Work required: The lines from the one containing "tiene un efecto piel desnuda, mientras que" through the end of the entries are what to output; reproduce them exactly and add nothing.

Provided information:
--- --- ---

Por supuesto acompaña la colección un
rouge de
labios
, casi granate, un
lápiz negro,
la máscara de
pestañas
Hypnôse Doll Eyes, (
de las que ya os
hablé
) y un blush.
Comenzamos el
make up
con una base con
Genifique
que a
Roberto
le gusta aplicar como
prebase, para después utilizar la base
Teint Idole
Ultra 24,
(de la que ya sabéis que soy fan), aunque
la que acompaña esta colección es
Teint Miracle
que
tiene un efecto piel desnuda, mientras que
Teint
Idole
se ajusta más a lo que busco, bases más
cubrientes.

--- --- ---

Reply to the exercise:
tiene un efecto piel desnuda, mientras que
Teint
Idole
se ajusta más a lo que busco, bases más
cubrientes.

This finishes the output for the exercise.